While the Gaillardia hasn't been the "neatest" looking container, it has bloomed prolifically all summer long and has attracted many pollinators; I will continue to include it in future native plant container gardens.  By October 3rd, most of it had started to die back, so I didn't photograph it individually.  It's the pot at the far right of the photo at the beginning of this post.

The Blue Hyssop, above, which is not actually native to the southeast, was overgrown and floppy when I got it.  I did repot it, but I didn't cut it back like I should have.  It has done well, although it has looked a bit ragged because of my hesitancy with the pruning clippers.  I will continue to include it in future native container gardens, as it has been a reliable bee attractant.  I do not know if it will overwinter, or if I will have to treat it like an annual.

I bought and planted 2 different species of Mountain Mint this spring, but I don't remember which ones they are, let alone which is in the pot and which is in the ground.  I have the plant tags buried some where in the garage, but I am too lazy to look for them right now.  Anyway, both mountain mints are doing very well - and I love the fluffy white fullness of both of them.  Both have been good pollinator attractants;  I'll use Mountain Mint in containers again.  Hopefully the one in the pot behind my little girl, above, will be back next summer.
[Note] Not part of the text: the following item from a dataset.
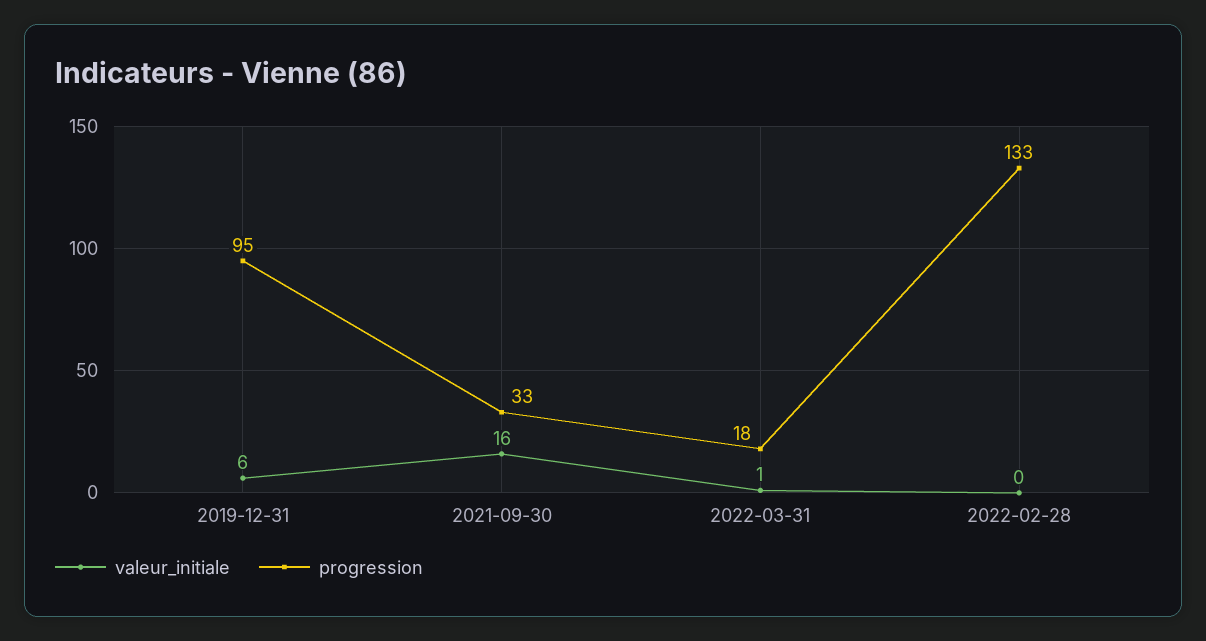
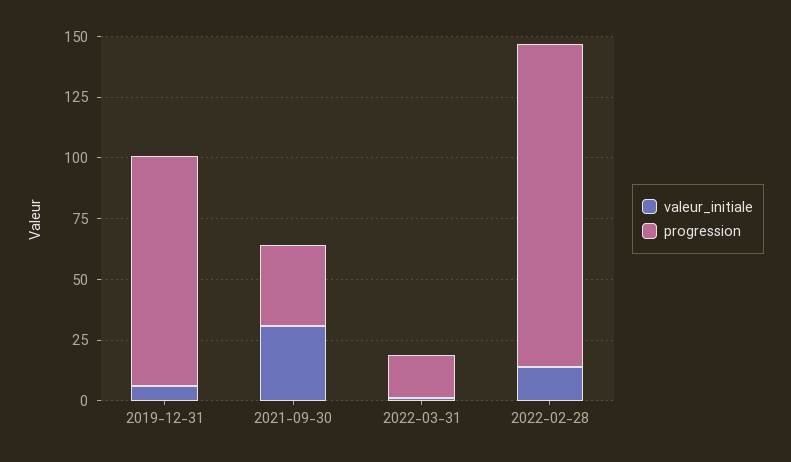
valeur_initiale, 2021-09-30: 16 -> 30
valeur_initiale, 2022-02-28: 0 -> 15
So far I've talked about the "good guys";  now let's discuss the more problematic patio occupants.

I'm iffy about using Blue Curls as container plants.  They bloomed well but, in the pots, the plants look quite leggy and scraggly while the flowers aren't large enough to overcome that deficit.  I think that part of this has been my fault:  I am not the most consistent waterer, and these were in smaller pots that tended to dry out fairly quickly.  In fact, I used the Blue Curls as my "indicator plants" to tell me when my containers needed watering.
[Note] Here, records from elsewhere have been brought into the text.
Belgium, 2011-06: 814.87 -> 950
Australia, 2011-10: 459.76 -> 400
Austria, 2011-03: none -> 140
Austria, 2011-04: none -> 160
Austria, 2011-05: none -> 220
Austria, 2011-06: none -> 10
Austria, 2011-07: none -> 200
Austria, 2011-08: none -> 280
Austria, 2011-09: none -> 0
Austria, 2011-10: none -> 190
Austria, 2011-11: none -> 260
This is, in fact, the first year I've grown Blue Curls at all.  Besides the 2 in containers on the patio, I also had 2 plants in the ground, and they looked much healthier and happier than the potted ones.  I may try Blue Curls in larger containers next year, but probably only if I can't find enough other natives to experiment with.  So far, none of the Blue Curls really seem all that attractive to pollinators, despite their reputation.
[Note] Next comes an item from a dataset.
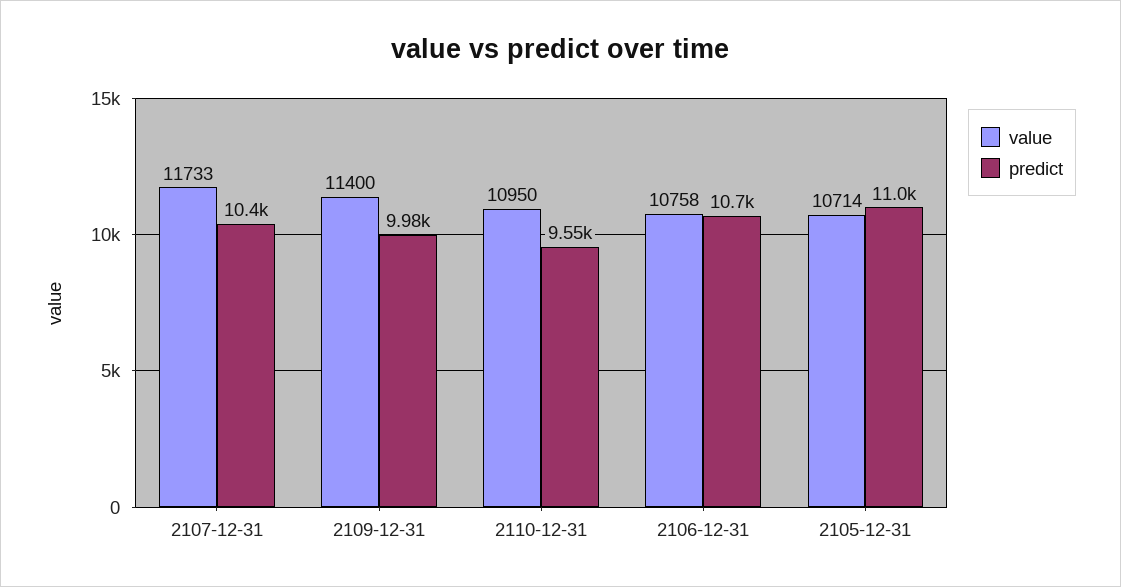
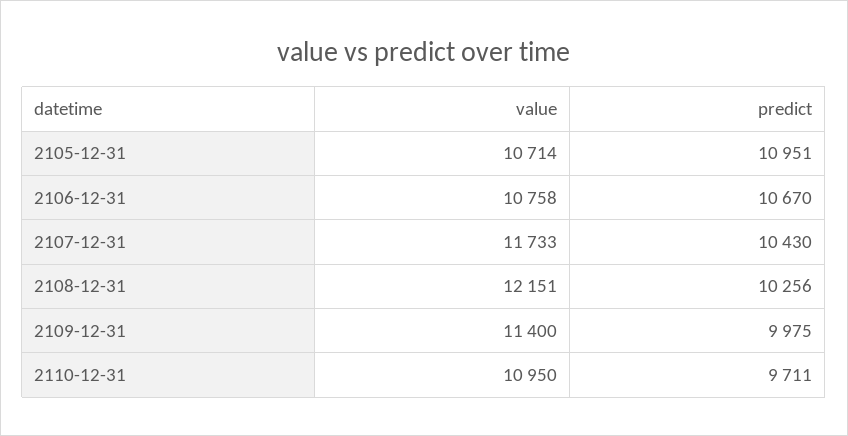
predict, 2110-12-31: 9550 -> 9711
value, 2108-12-31: none -> 12151
predict, 2108-12-31: none -> 10256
Frankly, the Gaura has been disappointing.  I think I either need to find a different variety - or just not try it again.  I don't know if it's a watering issue or if it was in too much shade, but it just wimped out.

Although I didn't think to buy any to put in containers, looking at all the wonderful photos of asters, covered in pollinators, this spring I'm wondering about trying pots with a couple different species of those in them.  I'm not sure which species would be best, though, both for good bloom and for nice looking foliage earlier in the summer.

So that's my "Native or Near Native Container Plant" roundup.  Are there any species that you would recommend?